> **ИСХОДНЫЙ ОТРЫВОК**

• • •

Первые плоды подобной деятельности меня порадовали. Огромная статья Макса Семеляка в журнале “Итоги” доносила до читателей следующую мысль: “Прежде в русском роке единственно возможной была конструкция „Ты – дрянь“. Лагутенко утверждает обратное: „Я – дрянь“. Устоять перед этим в самом деле тяжело. Во всех этих „может, выпьешь яду“, „подушка вся в крови“, „он порежет тебя на меха“, „кровь мешали с соком и со льдом“ сквозит месть русскому року – с его морализаторством, перегруженностью и напыщенностью. Кстати, проницательный Гребенщиков как всегда первый почувствовал неладное. На недавней пресс-конференции во Владивостоке он вдруг сообщил: „Мне Илья интересен как феномен. Человек, который продает цинизм, и все это у него покупается в невероятных количествах, наверное, очень талантливый человек“”.

Конец цитаты. Спустя годы, наверное, можно раскрыть карты. В данном контексте задача пресс-службы состояла в том, чтобы подобные высказывания вовремя спровоцировать и вовремя “вынуть из сундука”. Нет ничего проще.

Лидера “Троллей” и лидера “Аквариума” мне удалось познакомить в клубе “16 тонн” – сразу после очередного концерта великой питерской группы. Оторваться друг от друга они не могли в течение целого вечера. Я притащил в гримерку фотографов, и они запечатлели на пленку это историческое знакомство.

…Подобными акциями и статьями мы венчали первый этап рекламной кампании. Этап-ностальгию, этап-напоминание про недавнюю “мумийманию”. Дальше все пошло динамичнее и веселее.

Вскоре по городу пронесся слух, что в одном из столичных клубов состоится так называемое “секретное выступление” “Троллей”, которые не давали концерты в течение целого 1999 года. Мол, в Москве группа оказалась и вовсе по случаю – проездом из Токио в Лондон. Это сегодня все произошедшие события кажутся очевидными, а глазами того времени – нет. Весь город знал о факте концерта, но никто не мог ответить на вопросы “когда?” и “где?”. Ажиотаж был огромным…

“Эта трюковая история характерна для стиля рекламных акций группы „Мумий Тролль“, – восторженно писала газета “Новый взгляд”. – Точная дата и место проведения концерта долгое время держались в секрете… Люди, которых трудно удивить, включились в игру. Место и время концерта им сообщили за три часа до его начала – 14.00, клуб „16 тонн“… Счастью представителей шоу-бизнеса не было границ, когда, придя в клуб, они смогли оценить красоту комбинации. Вход был абсолютно свободным! Стало быть, любой человек, решивший отобедать в клубе „16 тонн“, оказался бы на суперсекретном, нигде не рекламируемом концерте группы „Мумий Тролль“. Об этом событии говорила вся Москва…”

• • •

> **ИСХОДНЫЕ ДАННЫЕ**
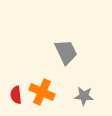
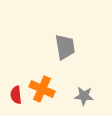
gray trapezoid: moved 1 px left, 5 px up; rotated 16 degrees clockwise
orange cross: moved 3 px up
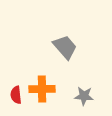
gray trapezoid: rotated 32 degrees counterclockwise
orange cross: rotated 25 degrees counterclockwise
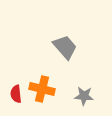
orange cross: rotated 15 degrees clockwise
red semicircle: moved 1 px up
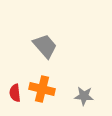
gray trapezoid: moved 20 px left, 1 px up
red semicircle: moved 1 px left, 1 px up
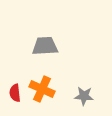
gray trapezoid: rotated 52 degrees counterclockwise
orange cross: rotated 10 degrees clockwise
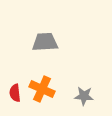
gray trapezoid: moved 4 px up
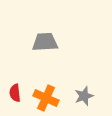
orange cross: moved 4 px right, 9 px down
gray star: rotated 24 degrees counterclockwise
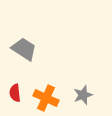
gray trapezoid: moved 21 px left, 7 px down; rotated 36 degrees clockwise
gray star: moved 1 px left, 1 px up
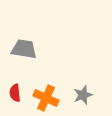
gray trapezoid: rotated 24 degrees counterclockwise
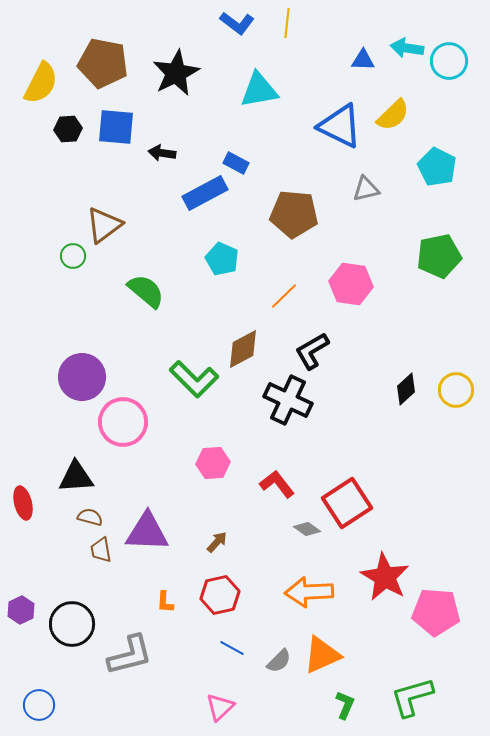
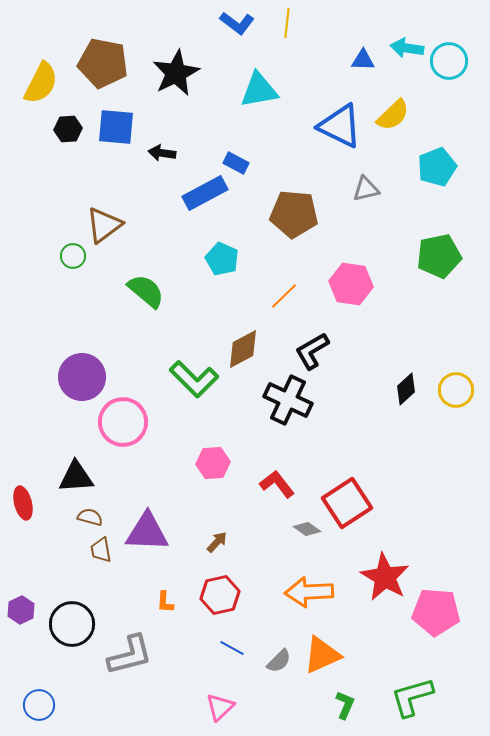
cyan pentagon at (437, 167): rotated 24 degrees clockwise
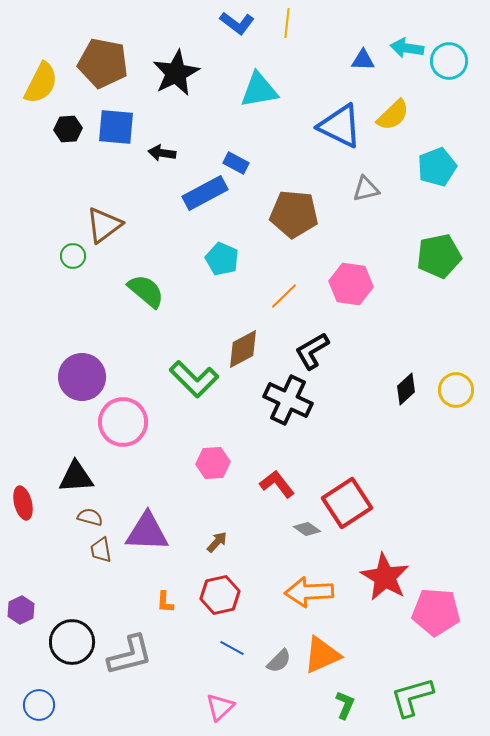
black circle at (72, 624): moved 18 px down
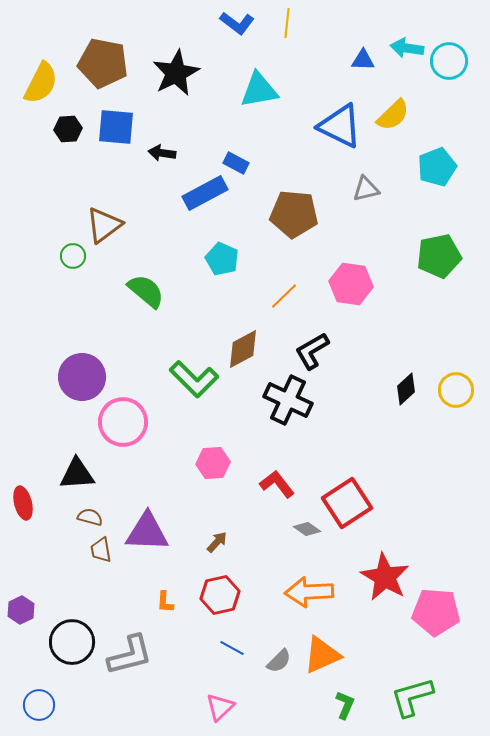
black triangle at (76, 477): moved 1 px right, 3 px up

• • •

> **ЗАДАЧИ ДЛЯ РЕШЕНИЯ**
(1) Подсчитайте, в скольких строках листинга встречается слово «gray». В ответе укажите только число.
(2) Напишите продолжение отрывка о рекламной кампании группы «Мумий Тролль», начав сразу после его последнего предложения.

> **ОТВЕТЫ ПО ЗАДАНИЯМ**
(1) 9

(2)
Буквально через пару месяцев после секретного концерта случилась презентация сингла “Невеста?”. Выглядело это действо крайне экзотически и, пожалуй, заслуживает отдельного рассказа.

…В морозное ноябрьское утро 1999 года смотровая площадка на Воробьевых горах представляла эффектное зрелище. Все пространство, которое можно было охватить взглядом, оказалось усеяно толпами юных невест. Положенные в подобных случаях женихи отсутствовали как класс. Мало того. Кое-где под подвенечными платьями нескромно скрывались персонажи явно не женского пола, которые громко скандировали хиты “Мумий Тролля”. Провокация? Непохоже, поскольку лица участников утреннего маскарада светились неподдельным человеческим счастьем…

Повод радоваться жизни у псевдоневест, безусловно, был. Для подданных своего королевства “Мумий Тролль” организовал очередную игру. Очередную забаву. Очередной праздник жизни. Правила очень простые: приходи утром в нужное место в свадебном наряде – получишь в подарок новый сингл “Невеста?”.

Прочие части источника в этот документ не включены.